At the initial stage of the testicular MFH, the patient had no obvious symptoms or signs and exhibited a gradually enlarging mass in his scrotum. Owing to the growing tumor, the patient felt severe distending pain in his scrotum in the advanced stage. MFH is an aggressive tumor with poor prognosis. Surgical resection is currently the first therapeutic approach of testicular MFH. After surgery, the patient was treated with adjuvant radiotherapy and chemotherapy. However, according to the literature, postoperative adjuvant radiotherapy and chemotherapy have an unclear effect on the reduction of local recurrence and distant metastasis. Our adolescent patient died from lung metastasis 6 months after the operation.
MFH is composed of histiocyte-like and fibroblast-like cells arranged in a storiform pattern and accompanied by pleomorphic cells, and multinucleated giant cells. MFH has been divided into five subtypes: myxoid, angiomatoid, giant cell, inflammatory, and storiform-pleomorphic. Based on the new World Health Organization classification of soft tissue tumors introduced in late 2002, many of the above-mentioned MFH subtypes have been changed. MFH is now divided into five subtypes: myxofibrosarcoma, angiomatoid fibrous histiocytoma, undifferentiated pleomorphic sarcoma with giant cells, undifferentiated pleomorphic sarcoma with prominent inflammation, and undifferentiated high-grade pleomorphic sarcoma. In this case, the testicular MFH belongs to the myxofibrosarcoma subtype.
It is difficult to diagnose MFH only by imaging methods, such as ultrasound, computed tomography and magnetic resonance imaging (MRI). The definitive diagnosis is often a diagnosis of exclusion confirmed by histological analysis[7, 8]. In this case, an ultrasound examination exhibited a solid mass in the patient’s testicles. Subsequently, FNA cytology showed a malignant tumor. Finally, a histological examination revealed classification of the testicular MFH as a myxofibrosarcoma subtype, which was in accord with the FNA cytology. We consider that the FNA cytology played a key role in the early diagnosis of the malignant tumor.

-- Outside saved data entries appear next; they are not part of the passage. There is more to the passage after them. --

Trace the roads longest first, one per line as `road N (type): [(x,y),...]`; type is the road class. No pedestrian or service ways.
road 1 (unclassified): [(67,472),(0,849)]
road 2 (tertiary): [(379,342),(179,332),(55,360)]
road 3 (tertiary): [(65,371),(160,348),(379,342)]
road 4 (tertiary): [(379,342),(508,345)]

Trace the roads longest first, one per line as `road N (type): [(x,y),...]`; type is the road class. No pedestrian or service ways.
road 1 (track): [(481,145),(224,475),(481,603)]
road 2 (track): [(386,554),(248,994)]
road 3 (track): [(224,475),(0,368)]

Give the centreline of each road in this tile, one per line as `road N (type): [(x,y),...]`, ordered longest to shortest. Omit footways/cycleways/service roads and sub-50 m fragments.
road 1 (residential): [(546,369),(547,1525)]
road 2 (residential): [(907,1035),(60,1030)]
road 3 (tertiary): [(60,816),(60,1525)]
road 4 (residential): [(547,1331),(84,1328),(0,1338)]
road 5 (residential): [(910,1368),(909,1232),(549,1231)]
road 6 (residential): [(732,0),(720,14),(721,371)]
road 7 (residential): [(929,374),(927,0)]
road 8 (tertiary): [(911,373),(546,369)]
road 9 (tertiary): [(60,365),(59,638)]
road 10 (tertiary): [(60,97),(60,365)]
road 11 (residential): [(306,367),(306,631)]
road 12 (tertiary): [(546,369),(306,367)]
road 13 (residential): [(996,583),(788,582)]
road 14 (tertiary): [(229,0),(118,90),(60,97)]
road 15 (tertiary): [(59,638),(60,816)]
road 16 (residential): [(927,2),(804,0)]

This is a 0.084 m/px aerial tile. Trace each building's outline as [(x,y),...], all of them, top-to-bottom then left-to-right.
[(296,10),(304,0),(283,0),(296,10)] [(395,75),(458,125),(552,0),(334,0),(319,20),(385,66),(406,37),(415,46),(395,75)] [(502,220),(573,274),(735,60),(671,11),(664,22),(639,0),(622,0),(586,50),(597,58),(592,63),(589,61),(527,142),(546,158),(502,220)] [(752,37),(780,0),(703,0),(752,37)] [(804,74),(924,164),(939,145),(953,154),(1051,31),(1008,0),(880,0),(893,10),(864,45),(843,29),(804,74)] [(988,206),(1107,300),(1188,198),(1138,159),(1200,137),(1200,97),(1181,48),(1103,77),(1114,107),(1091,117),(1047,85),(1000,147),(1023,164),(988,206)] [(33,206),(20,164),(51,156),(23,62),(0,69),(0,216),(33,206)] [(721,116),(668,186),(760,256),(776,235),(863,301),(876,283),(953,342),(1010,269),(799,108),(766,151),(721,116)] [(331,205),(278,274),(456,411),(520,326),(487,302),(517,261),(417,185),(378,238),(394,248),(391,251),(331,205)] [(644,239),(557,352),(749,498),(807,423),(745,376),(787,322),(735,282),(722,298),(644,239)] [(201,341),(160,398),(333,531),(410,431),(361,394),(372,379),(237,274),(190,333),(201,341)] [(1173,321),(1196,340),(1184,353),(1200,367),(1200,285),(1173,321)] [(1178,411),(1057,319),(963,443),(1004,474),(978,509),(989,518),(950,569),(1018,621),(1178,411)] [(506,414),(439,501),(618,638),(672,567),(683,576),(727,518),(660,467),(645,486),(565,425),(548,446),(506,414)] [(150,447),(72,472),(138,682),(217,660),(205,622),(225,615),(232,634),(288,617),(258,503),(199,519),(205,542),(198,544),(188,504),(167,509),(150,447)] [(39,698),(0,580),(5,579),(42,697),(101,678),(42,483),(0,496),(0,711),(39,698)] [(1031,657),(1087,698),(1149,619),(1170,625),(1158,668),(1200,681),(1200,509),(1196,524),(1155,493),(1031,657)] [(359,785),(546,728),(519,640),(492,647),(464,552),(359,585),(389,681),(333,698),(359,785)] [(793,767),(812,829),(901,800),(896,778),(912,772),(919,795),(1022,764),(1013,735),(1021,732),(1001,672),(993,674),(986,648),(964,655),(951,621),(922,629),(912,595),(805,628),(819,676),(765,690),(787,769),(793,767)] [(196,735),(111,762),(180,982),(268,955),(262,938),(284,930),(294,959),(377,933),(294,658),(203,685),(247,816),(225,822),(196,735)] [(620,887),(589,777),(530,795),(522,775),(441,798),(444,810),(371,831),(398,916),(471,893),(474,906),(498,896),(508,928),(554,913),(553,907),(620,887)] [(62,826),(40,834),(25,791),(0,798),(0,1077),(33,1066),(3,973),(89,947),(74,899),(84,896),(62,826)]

In conclusion, our case demonstrates that testicular MFH may occur in an adolescent, and it seems to be more malignant because our patient survived only 6 months. Ultrasonic examination combined with FNA cytology should be helpful for the initial differential diagnosis of testicular MFH. However, the final confirmation relies on histopathological examination. The molecular methodology (for example protein expression and/or microribonucleic acid (microRNA) and/or epigenetic modification) might provide new insight into MFH.
Written informed consent was obtained from the patient’s legal guardian, his grandfather, for publication of this case report and accompanying images. A copy of the written consent is available for review by the Editor-in-Chief of this journal.